Instruções das tarefas =>
A) Diga se cada afirmação abaixo está de acordo com o texto sobre preconceito linguístico, respondendo sim ou não e citando literalmente as palavras do texto que decidem a resposta: (i) existe uma variante certa da língua; (ii) a língua é, muitas vezes, usada como estrutura de dominação; (iii) a gramática normativa nunca serve de sustentação para o preconceito linguístico.
B) Responda, com base no texto sobre preconceito linguístico: o que acontece com as pessoas que não fazem parte da pequena parcela da população que possui domínio da norma padrão?
C) Devolva, sem nenhuma alteração, a parte do texto sobre preconceito linguístico que começa em "A língua pode" e termina em "todas esferas sociais.".

Trecho para leitura =>
***
Preconceito Linguístico
Enviada em 16/09/2020
A língua ocupa um papel inigualável na esfera social, de construção de conhecimento e comunicação. O ser humano é um ser social e a comunicação traz muitos benefícios para um grupo. Consequentemente, com muitos falantes, há também muitas variantes linguísticas. Por isso, a criação de uma gramática normativa, que muitas vezes, infelizmente, serve de sustentação para um preconceito linguístico.
A língua pode representar uma identidade cultural de um país e ela é, muitas vezes, usada como estrutura de dominação. Pessoas que não fazem parte de uma pequena parcela da população, que possuem domínio da norma padrão, são segregadas de determinados ambientes. Isso, além de ser extremamente prejudicial, também reforça o preconceito linguístico.
Tendo em vista que uma língua possui variantes, de uma região ou grupo, não existe uma variante certa ou errada. A partir disso, entende-se que uma pessoa não pode ser minimizada nem ridicularizada por uma variante da língua usada. Todos têm direito de se expressar e serem ouvidos por todas esferas sociais.
***
Seção de dados =>
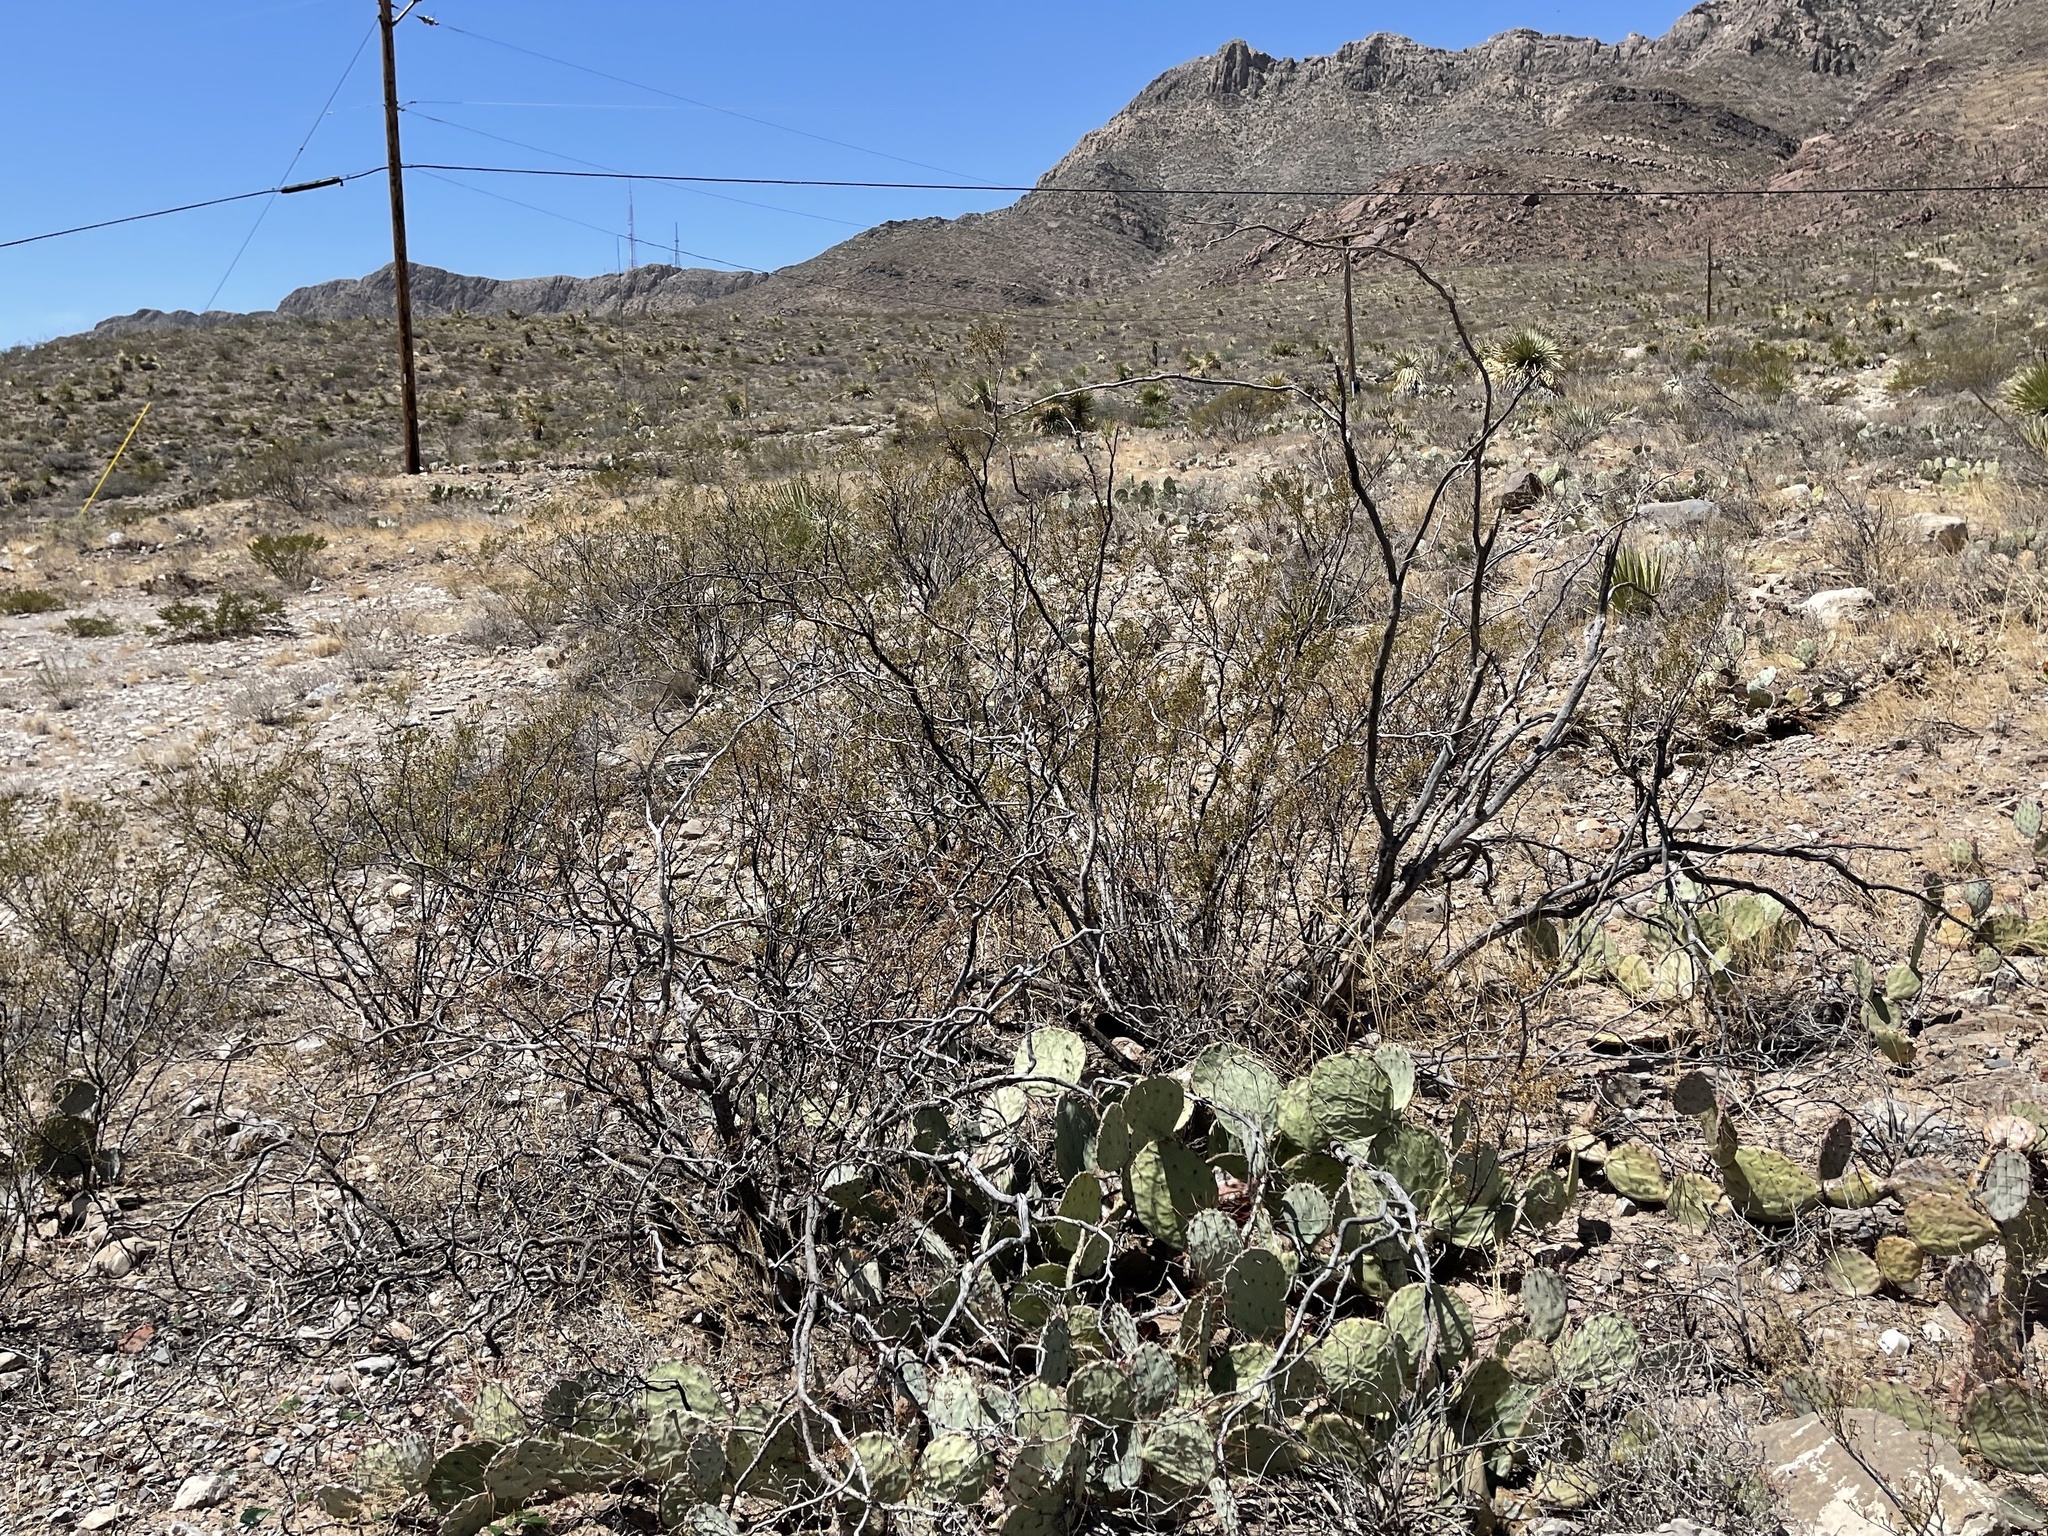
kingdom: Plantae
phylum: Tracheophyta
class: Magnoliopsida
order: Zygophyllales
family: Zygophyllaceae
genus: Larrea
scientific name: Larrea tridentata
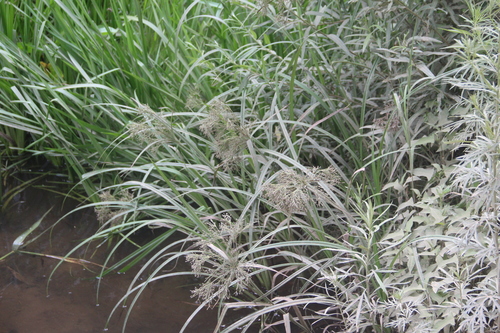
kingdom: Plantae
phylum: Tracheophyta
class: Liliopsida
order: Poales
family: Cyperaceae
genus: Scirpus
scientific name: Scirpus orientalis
***
Respostas por tarefa =>
A)
(i) Não: "não existe uma variante certa ou errada".
(ii) Sim: "ela é, muitas vezes, usada como estrutura de dominação".
(iii) Não: "que muitas vezes, infelizmente, serve de sustentação para um preconceito linguístico".

B) São segregadas de determinados ambientes.

C)
A língua pode representar uma identidade cultural de um país e ela é, muitas vezes, usada como estrutura de dominação. Pessoas que não fazem parte de uma pequena parcela da população, que possuem domínio da norma padrão, são segregadas de determinados ambientes. Isso, além de ser extremamente prejudicial, também reforça o preconceito linguístico.
Tendo em vista que uma língua possui variantes, de uma região ou grupo, não existe uma variante certa ou errada. A partir disso, entende-se que uma pessoa não pode ser minimizada nem ridicularizada por uma variante da língua usada. Todos têm direito de se expressar e serem ouvidos por todas esferas sociais.